--- READING PASSAGE Enclosed Below ---

Who can claim the right of Shufa (pre-emption) under Muslim Law

The pre-emptors have been classified into various kinds based on the person who can pre-empt. They are as follows:

  1. The Shafi-i- Sharik – Co-owners of the property.

If there is more than one owner of an undivided property, the co-owner has the right to claim that property before others. It cannot be exercised on a property which is leased or mortgaged. The vendor must be the full owner of the property in dispute. Under Shia law, the right can be claimed on the basis of Shafi-i-Sharik when the co-owners of the property are limited to two only.  

  1. The Shafi-i-Khailat – The participator in immunities and appendages.

The right of Shufa can be exercised by the person who is a participator in immunities and appendages. Immunities basically mean the pre-emptor has the right of easement over the disputed land and appendages refer to the land attached to the land of the pre-emptor. So, it basically means that the pre-emptor has the right of easement over the land attached to his property and is in dispute. For example, the pre-emptor may be exercising an easementary right of way or right to discharge water from the disputed land.

--- End of Enclosed READING PASSAGE ---

* _DIRECTIVE 1_: According to the text on pre-emption under Muslim law, when can the right be claimed on the basis of Shafi-i-Sharik under Shia law?
* _DIRECTIVE 2_: Continue the text on pre-emption under Muslim law from where it stops.

--- SUPPLIED DATA Enclosed Below ---

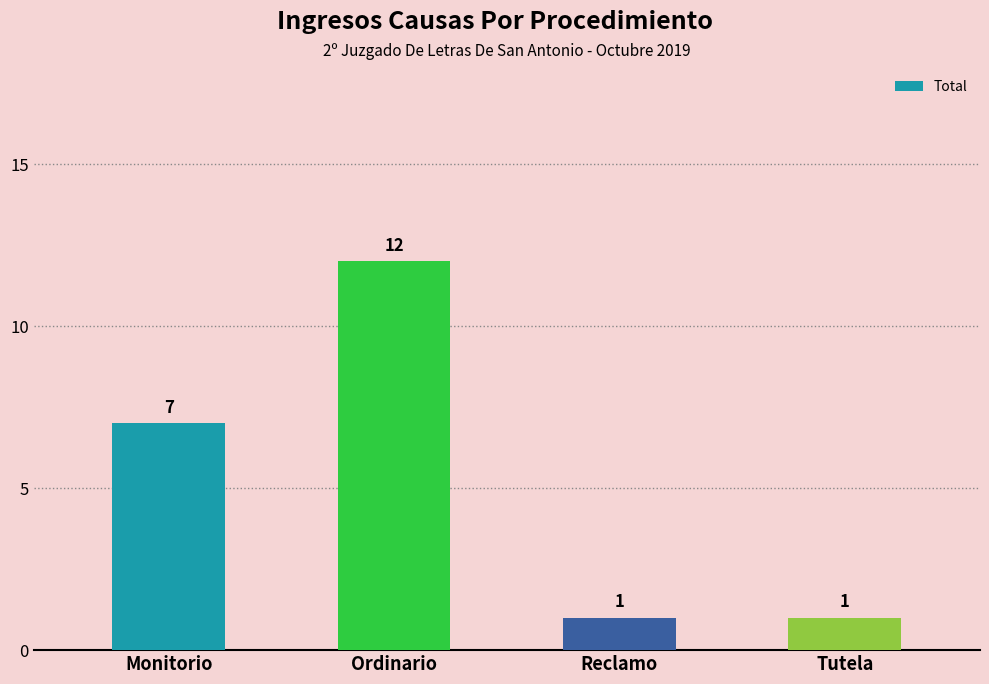

What is the smallest value displayed?

1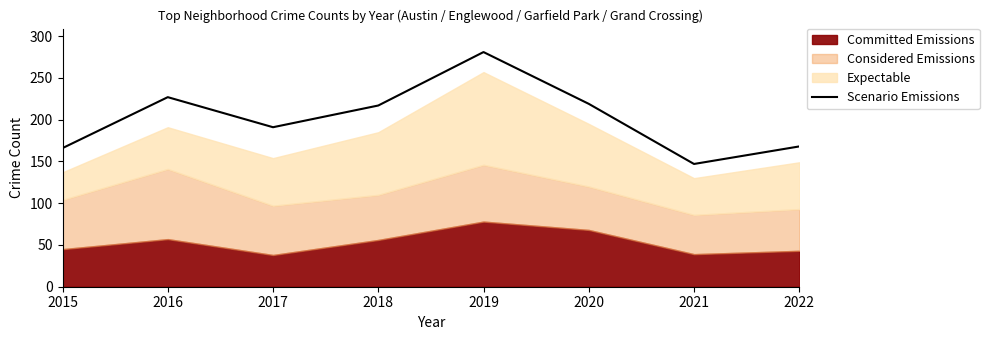

What is the sum of all values?

1616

--- End of Enclosed SUPPLIED DATA ---

* _ANSWER BOX 1_: Only when the co-owners of the property are limited to two.

* _ANSWER BOX 2_:
In the case of Ladu Ram vs. Kalyan Sahai (1963), it was held by the Rajasthan High Court that the right of Shaif-i-Khailat cannot be claimed against the right of easement of light or air. It can only be claimed against the right of way and the right to water. As it is a right in rem, it cannot be claimed against the right to draw water from the government water course. 

  1. The Shafi-i-jar – The owner of an adjoining property. 

It can be exercised by the neighbour or the owner of the adjoining immovable property which is to be sold. It cannot be claimed by the tenant as he is not the full owner of the property. Similarly, the Wakif or Mutawalli do not have the right to pre-empt as they hold property in the name of God and not themselves. They are not the owner of the property entrusted to them. It was not used to extend to larger properties such as zamindaris and jagirs but was restricted to small properties such as houses, gardens, etc. 

In the case of Sakina Bibi vs. Amiran (1888), it was held that Shufa is exercised against the owner of the property. It is immaterial whether he has the possession of property or not. 

Shufa (pre-emption) and schools of Muslim Law 

The different schools of Muslim law recognize the rights of Shufa differently. They all do not follow it in a uniform manner.

Shafi law – They recognize the right of pre-emption only to co-sharers of property. The right of pre-emption of the same class is in proportion to their share in the property. Among the pre-emptors of the same class, no differentiation is made.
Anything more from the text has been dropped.